先日、訪問先におじゃました時のお話です。
軽度の高次脳機能障害が残存するその方は、ADLは問題なく自立しているものの、
「話がまとまらない、前と違う」
というコミュニケーション面でのご不安をざっくりと抱えたご家族からのご希望で、訪問での言語聴覚療法が開始された方です。
そんなわけで、「娘がやりなさいって言うからね…」と初めからご本人はリハビリの必要性を感じていませんでした。
さらにこれまでの病院のリハビリで「どうしてこんな若い子たちにいろいろ指導されなければならないのか」と、例え国家資格を持っているとはいえ人生経験未熟な若者から“指導を受けなければならない”ことに、どうにも納得がいかなかったご様子。
さらにさらに「息が詰まる、悩んで苦しくなるし、暗い気持ちになる」と机上課題はお断り。
そんなこの方の目標は、社会復帰。
「前と違う」、本当に微妙なラインですよね。元のご性格や話し方などについても、元からこれです、と言われればそうなんですね、と理解できる。そんな場面には、多々遭遇します。
…さて、どこからどうしようかな…と悩みながら数度目のセッションで、その方は人の役に立ちたいと強く思っていること、折り紙のレパートリーがかなり多いことがわかりました。
デイサービスでも他の方に折り紙を教えていて、これはこんな行事に使えるし、これは何かちょっとあげるときの包み紙にもできるしね、と、利用法のアイデアも豊富にお持ちでした。
ならば私が導くのではなく、私が導いてもらおうと方向転換。
ご本人も賛成してくださり、ある日から私が通う、お話も楽しめる折り紙教室、になりました。笑
どうすれば、みんなにわかってもらえるか。みんながわかりやすいように伝えられるか。
そんな工夫をまずは一緒に考えて、私を相手に実践していただきます。そうすると、今まで見えなかった問題点が見えてきました。ご家族がもやもやしている点、きっと変わってしまったのはここだと、私も合点がいきました。
いち過程ずつ、折り進める様子がわかるように折って、紙に順に並べて貼り付けたり、折り方を文章にしてみたり。その見せ方の工夫は私も驚きました。
そして事前に用意していただいている分にもわかりにくい部分があったり、教えていただいている時にも関連する語句から違う話題が生まれたり、“こちら側”に立つことで見えてくるものの違いにも驚きました。
コミュニケーションは必ず、相手があるもの。その“相手”が感じている違和感は、相手側に立たなければわからないですよね。それを言葉通りの「相手側」に立つことで知ろうとしてはどうか。ご理解くださったご本人には心から感謝するとともに、今後の展開にわくわくしています。
ちなみに、ご担当のケアマネージャー様やデイサービスの施設長様にもご協力いただき、少しずつ、でもかなり壮大な高次脳機能のリハビリと環境調整になりつつあります…。

[保存データ項目]
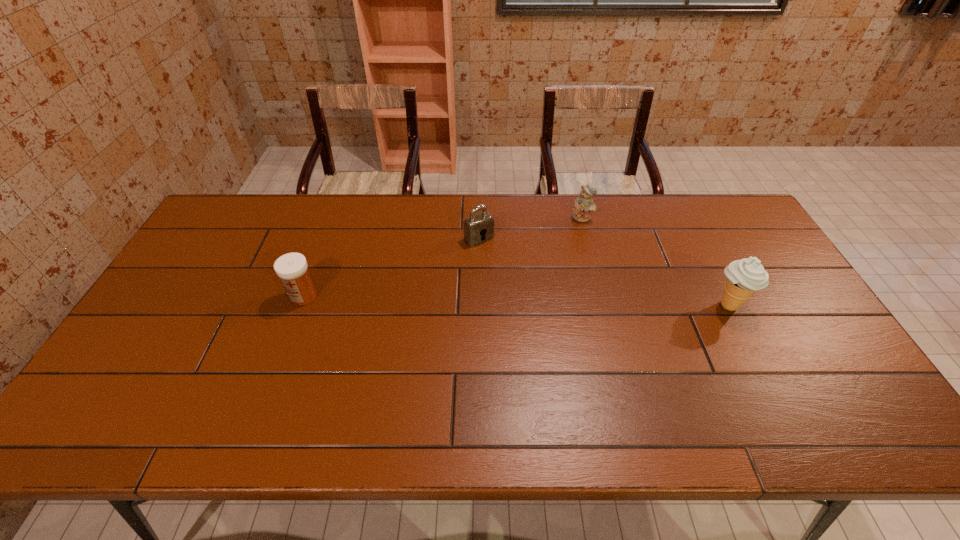
Where is `vacant space situated at the front of the padlock near the keyhole`? This screenshot has width=960, height=540. vacant space situated at the front of the padlock near the keyhole is located at coordinates (545, 313).

Where is `vacant space situated at the front of the padlock near the keyhole`? The height and width of the screenshot is (540, 960). vacant space situated at the front of the padlock near the keyhole is located at coordinates (543, 310).

At what (x,y) coordinates should I click in order to perform the action: click on vacant space situated 0.230m on the front-facing side of the farthest object. Please return your answer as a coordinate pair (x, y). This screenshot has height=540, width=960. Looking at the image, I should click on 566,268.

Where is `free space located 0.220m on the front-facing side of the farthest object`? The height and width of the screenshot is (540, 960). free space located 0.220m on the front-facing side of the farthest object is located at coordinates (566, 266).

Locate an element on the screen. free space located on the front-facing side of the farthest object is located at coordinates (554, 309).

What are the coordinates of `padlock at the far edge` in the screenshot? It's located at (479, 227).

Where is `teddy bear that is at the far edge`? The image size is (960, 540). teddy bear that is at the far edge is located at coordinates click(x=584, y=204).

The width and height of the screenshot is (960, 540). Identify the location of object present at the right edge. (744, 277).

You are a GUI agent. You are given a task and a screenshot of the screen. Output one action in this format:
    pyautogui.click(x=<x>, y=<y>)
    Task: Click on the free space at the far edge of the desktop
    The width and height of the screenshot is (960, 540).
    Given the screenshot: What is the action you would take?
    coord(315,225)

At what (x,y) coordinates should I click in order to perform the action: click on vacant space at the near edge of the desktop. Please return your answer as a coordinate pair (x, y). The height and width of the screenshot is (540, 960). Looking at the image, I should click on (414, 396).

**回答すべき設問:**
**1)** 本文によると、その方はデイサービスで他の方に何を教えていましたか。
**2)** 次の(a)〜(c)が本文の内容と合致するかどうかを、それぞれ「はい」または「いいえ」で答え、判断の根拠となる本文の語句をそのまま引用してください。
(a) ご本人は初めからリハビリの必要性を感じていた。
(b) その方は机上課題を断った。
(c) その方の目標は社会復帰である。
**3)** 本文のうち、「さらにこれまでの病院のリハビ」から「なり多いことがわかりました。」に至るまでのすべてを、一字一句違えずに書き写してください。
データはここでは一切用いません。

**提示された回答:**
**1)** 折り紙を教えていました。

**2)**
(a) いいえ。「初めからご本人はリハビリの必要性を感じていませんでした」
(b) はい。「机上課題はお断り」
(c) はい。「そんなこの方の目標は、社会復帰」

**3)**
さらにこれまでの病院のリハビリで「どうしてこんな若い子たちにいろいろ指導されなければならないのか」と、例え国家資格を持っているとはいえ人生経験未熟な若者から“指導を受けなければならない”ことに、どうにも納得がいかなかったご様子。
さらにさらに「息が詰まる、悩んで苦しくなるし、暗い気持ちになる」と机上課題はお断り。
そんなこの方の目標は、社会復帰。
「前と違う」、本当に微妙なラインですよね。元のご性格や話し方などについても、元からこれです、と言われればそうなんですね、と理解できる。そんな場面には、多々遭遇します。
…さて、どこからどうしようかな…と悩みながら数度目のセッションで、その方は人の役に立ちたいと強く思っていること、折り紙のレパートリーがかなり多いことがわかりました。